EXERCISE TEXT
+ + + + + + +
RISOT: Retrieval from Indic Script OCR'd Text

Introduction | Important Dates | Data | Task Organizers | Registration | Run Submissions

Introduction

RISOT focuses on evaluating IR effectiveness on Indic script OCR'd text. The participants will be provided with a relevance judged collection of 62,825 articles of a leading Bangla newspaper, Anandabazar Patrika (2004-2006). For each article, both the original digital text and corresponding OCR results are given. Relevance judgments are available for 92 topics. The OCR output is obtained by rendering each digital document as a document image, which is then processed by a Bangla OCR system. The document images have variation in font faces, character styles and sizes. The character level (more specifically, Unicode level) accuracy of the OCR engine is about 92%. For instance, if <প><ু> is misrecognized as <এ>, this incurs 2 unicode-level errors; if <স><্><ন> is mis-recognized as <ল> then 3 errors are counted.

The participants in the 2011 RISOT pilot task are expected to develop IR techniques to retrieve documents from these collections and report the MAP and Precision@10 separately for the digital text collection and for the OCR collection. Retrieval from the OCR collection is expected to show degradation in IR effectiveness, and therefore the search algorithms are expected to make use of additional techniques (e.g., OCR error corrections, modeling of OCR errors for IR purposes, etc.) to improve the performance of IR from OCR'd text.
+ + + + + + +
Saved data entries
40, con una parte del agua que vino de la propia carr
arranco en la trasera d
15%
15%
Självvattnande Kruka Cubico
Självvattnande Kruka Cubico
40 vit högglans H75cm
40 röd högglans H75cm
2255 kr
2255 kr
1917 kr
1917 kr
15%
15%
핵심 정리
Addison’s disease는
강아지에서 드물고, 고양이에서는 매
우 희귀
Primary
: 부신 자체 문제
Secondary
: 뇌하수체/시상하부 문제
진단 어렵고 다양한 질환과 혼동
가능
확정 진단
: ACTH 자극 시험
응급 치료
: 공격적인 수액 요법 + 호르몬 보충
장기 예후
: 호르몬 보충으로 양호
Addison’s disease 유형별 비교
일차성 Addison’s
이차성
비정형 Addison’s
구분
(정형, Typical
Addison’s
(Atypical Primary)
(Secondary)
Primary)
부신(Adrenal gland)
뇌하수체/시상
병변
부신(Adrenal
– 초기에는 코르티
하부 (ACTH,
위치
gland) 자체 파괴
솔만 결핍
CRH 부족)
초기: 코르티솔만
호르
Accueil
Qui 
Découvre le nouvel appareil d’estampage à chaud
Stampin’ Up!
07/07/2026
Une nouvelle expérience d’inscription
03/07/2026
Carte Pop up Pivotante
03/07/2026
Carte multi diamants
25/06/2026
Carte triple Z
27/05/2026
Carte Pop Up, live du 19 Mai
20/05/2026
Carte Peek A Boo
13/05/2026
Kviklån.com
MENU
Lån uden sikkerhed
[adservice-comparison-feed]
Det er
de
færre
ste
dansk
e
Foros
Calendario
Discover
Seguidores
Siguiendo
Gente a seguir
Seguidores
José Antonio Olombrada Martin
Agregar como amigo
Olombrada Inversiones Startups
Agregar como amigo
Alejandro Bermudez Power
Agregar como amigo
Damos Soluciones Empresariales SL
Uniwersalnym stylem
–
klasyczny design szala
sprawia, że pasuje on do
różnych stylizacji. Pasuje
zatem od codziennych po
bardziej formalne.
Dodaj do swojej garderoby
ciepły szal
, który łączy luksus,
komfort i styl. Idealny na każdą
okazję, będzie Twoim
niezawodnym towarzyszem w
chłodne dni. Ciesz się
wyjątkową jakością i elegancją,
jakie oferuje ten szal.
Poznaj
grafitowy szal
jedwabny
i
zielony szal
+ + + + + + +
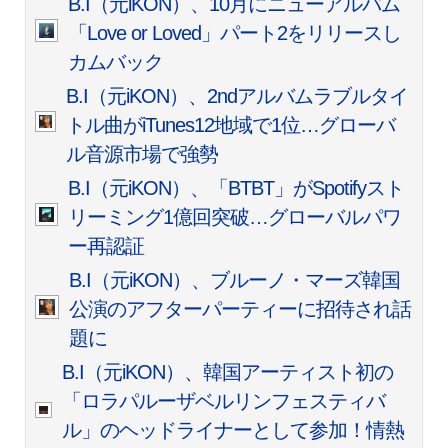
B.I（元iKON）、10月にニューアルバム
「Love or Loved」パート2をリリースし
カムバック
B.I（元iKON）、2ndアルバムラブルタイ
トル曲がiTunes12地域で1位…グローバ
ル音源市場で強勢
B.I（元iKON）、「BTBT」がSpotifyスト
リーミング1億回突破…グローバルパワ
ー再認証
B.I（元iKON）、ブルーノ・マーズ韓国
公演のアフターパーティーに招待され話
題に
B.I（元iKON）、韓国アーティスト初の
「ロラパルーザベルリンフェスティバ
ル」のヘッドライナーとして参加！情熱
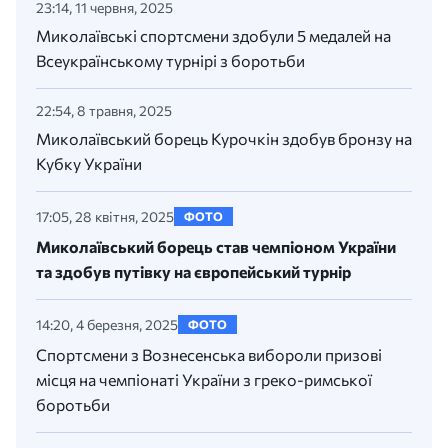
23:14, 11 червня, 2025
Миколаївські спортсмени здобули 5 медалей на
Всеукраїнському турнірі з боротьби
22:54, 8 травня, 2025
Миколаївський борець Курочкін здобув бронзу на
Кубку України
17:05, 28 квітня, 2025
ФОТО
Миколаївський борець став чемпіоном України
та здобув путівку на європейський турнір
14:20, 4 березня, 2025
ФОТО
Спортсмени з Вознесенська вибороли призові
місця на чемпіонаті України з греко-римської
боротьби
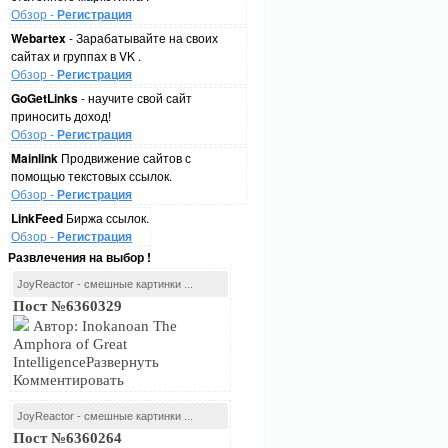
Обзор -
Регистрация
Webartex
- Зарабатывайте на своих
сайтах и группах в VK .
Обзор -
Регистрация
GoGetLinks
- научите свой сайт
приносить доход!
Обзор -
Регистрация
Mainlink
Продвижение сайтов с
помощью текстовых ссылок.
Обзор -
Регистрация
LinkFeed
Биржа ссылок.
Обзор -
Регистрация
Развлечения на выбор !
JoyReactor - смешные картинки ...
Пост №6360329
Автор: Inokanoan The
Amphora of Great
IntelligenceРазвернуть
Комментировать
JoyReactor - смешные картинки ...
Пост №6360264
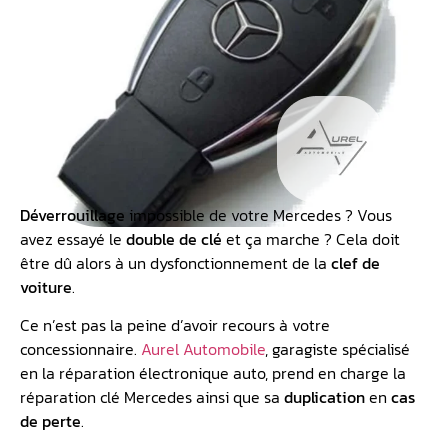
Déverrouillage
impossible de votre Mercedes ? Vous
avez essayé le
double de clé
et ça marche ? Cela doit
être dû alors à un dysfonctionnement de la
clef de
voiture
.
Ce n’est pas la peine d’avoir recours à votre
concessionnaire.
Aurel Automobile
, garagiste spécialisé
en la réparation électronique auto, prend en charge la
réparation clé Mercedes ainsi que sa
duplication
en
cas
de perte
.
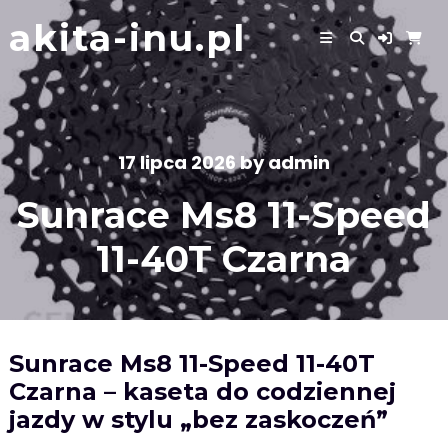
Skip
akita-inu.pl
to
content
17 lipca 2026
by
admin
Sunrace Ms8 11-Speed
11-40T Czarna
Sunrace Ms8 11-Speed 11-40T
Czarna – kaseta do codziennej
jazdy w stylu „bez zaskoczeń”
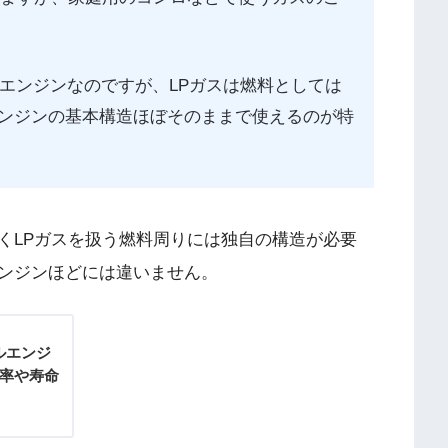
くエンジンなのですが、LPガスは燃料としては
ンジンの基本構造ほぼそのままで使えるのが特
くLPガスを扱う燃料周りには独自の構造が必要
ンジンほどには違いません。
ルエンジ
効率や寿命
+ + + + + + +
EXERCISE TASKS
1: In the saved data entries, update the lines starting with the line with "B.I（元iKON）、10月にニューアルバム" and going on through the line with "ル」のヘッドライナーとして参加！情熱". Replace "カムバック" with "復帰" and keep everything else the same.
2: Write what comes next in the text on the RISOT retrieval task, picking up right after its last sentence.

TASK RESPONSES
1:
B.I（元iKON）、10月にニューアルバム
「Love or Loved」パート2をリリースし
復帰
B.I（元iKON）、2ndアルバムラブルタイ
トル曲がiTunes12地域で1位…グローバ
ル音源市場で強勢
B.I（元iKON）、「BTBT」がSpotifyスト
リーミング1億回突破…グローバルパワ
ー再認証
B.I（元iKON）、ブルーノ・マーズ韓国
公演のアフターパーティーに招待され話
題に
B.I（元iKON）、韓国アーティスト初の
「ロラパルーザベルリンフェスティバ
ル」のヘッドライナーとして参加！情熱

2:
In subsequent years of FIRE we anticipate conducting an extended version of RISOT. Although we are asking participants to compute their own results using existing relevance judgments for the 2011 pilot task, in future years we would expect to conduct blinded evaluations using new relevance judgments. For the 2011 pilot task we have generated clean images from the text pages, but image degradation models could be applied before running the OCR. We could model the actual application with even higher fidelity by actually printing and then re-scanning at least a part of the collection. And even higher fidelity could be achieved by finding a subset of documents that have actually been printed in newspaper and scanning them. This could generate as many as four different versions of the OCR collection. Some participants in future years might also wish to contribute additional OCR results. In this case, the participants would be provided with the image dataset along with the text collection. Adding documents in other Indic scripts such as Devanagari will also be considered in future years. We may consider adoption of additional evaluation measures. The specific design of the task in future years will, of course, be discussed among the potential participants. We therefore encourage the broadest possible participation in the 2011 pilot task in order to provide a basis for those discussions.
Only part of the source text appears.